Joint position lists
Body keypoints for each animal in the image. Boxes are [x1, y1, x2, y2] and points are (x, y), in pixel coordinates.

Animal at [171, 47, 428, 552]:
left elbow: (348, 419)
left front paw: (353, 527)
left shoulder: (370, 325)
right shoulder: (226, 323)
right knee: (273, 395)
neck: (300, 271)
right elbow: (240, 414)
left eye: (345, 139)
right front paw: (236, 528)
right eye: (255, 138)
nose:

● Exercise
Would you please reproduce all of the lines above exactly?

● Exercise result
Body keypoints for each animal in the image. Boxes are [x1, y1, x2, y2] and points are (x, y), in pixel coordinates.

Animal at [171, 47, 428, 552]:
left elbow: (348, 419)
left front paw: (353, 527)
left shoulder: (370, 325)
right shoulder: (226, 323)
right knee: (273, 395)
neck: (300, 271)
right elbow: (240, 414)
left eye: (345, 139)
right front paw: (236, 528)
right eye: (255, 138)
nose:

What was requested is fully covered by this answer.